Like drug criminalization, the policy of subsidizing childbearing outside marriage worsens social conditions even as it supports an expensive government apparatus — the apparatus of social work, as typified by the ever-disastrous state Department of Children and Families, one of whose social workers has just been charged with killing a young ward. Until recently policy efforts have been directed only toward improving DCF, as if government somehow can turn uneducated, unskilled, and often abused and psychologically damaged young and unmarried women into good parents. More often this coddling results only in another generation of such young women and incorrigible young men — the classic cycle of poverty

But state government could be on the verge of waking up.

Prompted by state Sen. Gary D. LeBeau (D.-East Hartford) and Sen. Edward Meyer (D.-Guilford), and a bill they backed that won unanimous passage in the Senate, House Speaker James A. Amann (D.-Milford) is appointing a task force of 12 legislators and distinguished citizens to study the problem of fatherlessness and how public policy may be contributing to it.

LeBeau, who recently retired from a long career in teaching, and Meyer, a former federal prosecutor, saw plenty of the fatherlessness problem in their professional lives. LeBeau will chair the task force with Rep. Bruce Morris (D.-Norwalk), who notes that girls who grow up without fathers in the home are seven times more likely to become pregnant as teenagers than girls in two-parent homes.

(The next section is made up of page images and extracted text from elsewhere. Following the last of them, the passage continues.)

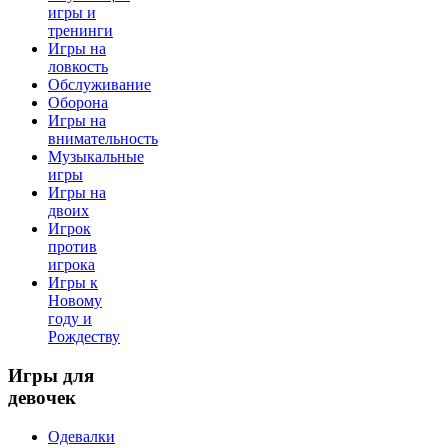
игры и
тренинги
Игры на
ловкость
Обслуживание
Оборона
Игры на
внимательность
Музыкальные
игры
Игры на
двоих
Игрок
против
игрока
Игры к
Новому
году и
Рождеству
Игры
для
девочек
Одевалки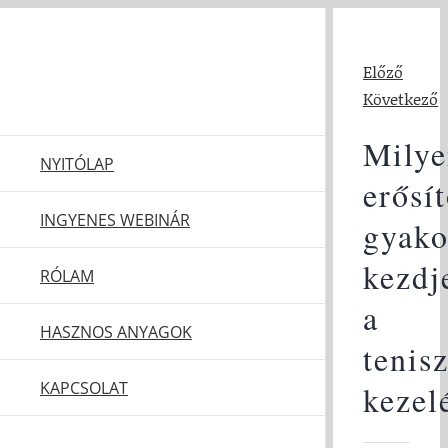
Kihagyás
Előző
Következő
Milye
NYITÓLAP
erősí
INGYENES WEBINÁR
gyako
kezd
RÓLAM
a
HASZNOS ANYAGOK
tenis
KAPCSOLAT
kezel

Announcing the task force, Speaker Amann said, “Children growing up in homes without fathers face longer odds, including an increased likelihood of struggling in school and becoming involved in crime. . . . Fatherlessness has proven a root cause of these costly outcomes. It will be the charge of this task force to offer the legislature a clear picture of how to begin to address this serious problem.”

Fifty years ago there was a social stigma against childbearing outside marriage. Much of that stigma was inspired by sexual Puritanism rather than the wisdom of the ages — that the family is the foundation of decent society, progress, and prosperity. But at least that stigma was effective, and the sexual freedom that replaced it has been oppressive as well as liberating. For while sexual freedom is one thing, the abuse of women, the destruction of the family, and the cycle of poverty are something else.

Any policy changes that could diminish the problem are likely to be controversial and maybe even expensive at first. Is Connecticut ready to track down and require child support from absent fathers? Is the state ready to put the children of incapable unmarried women into group homes or to arrange adoptions for them rather than set the women up at public expense with children they had no business having?

Is the state ready to impose another sort of stigma on childbearing outside marriage — a stigma based not on sexual Puritanism but on child protection and the survival of society?

Don’t bet on it. But just asking such questions officially may be the most relevant thing state government has done in years.

Unfortunately, nowhere in this article is the possibility of eliminating or changing welfare or are the underlying problems caused by the lack of good, unskilled jobs even mentioned. I would be willing to bet real money that the study mentioned above will come to nothing. We don’t need another study. We need to act.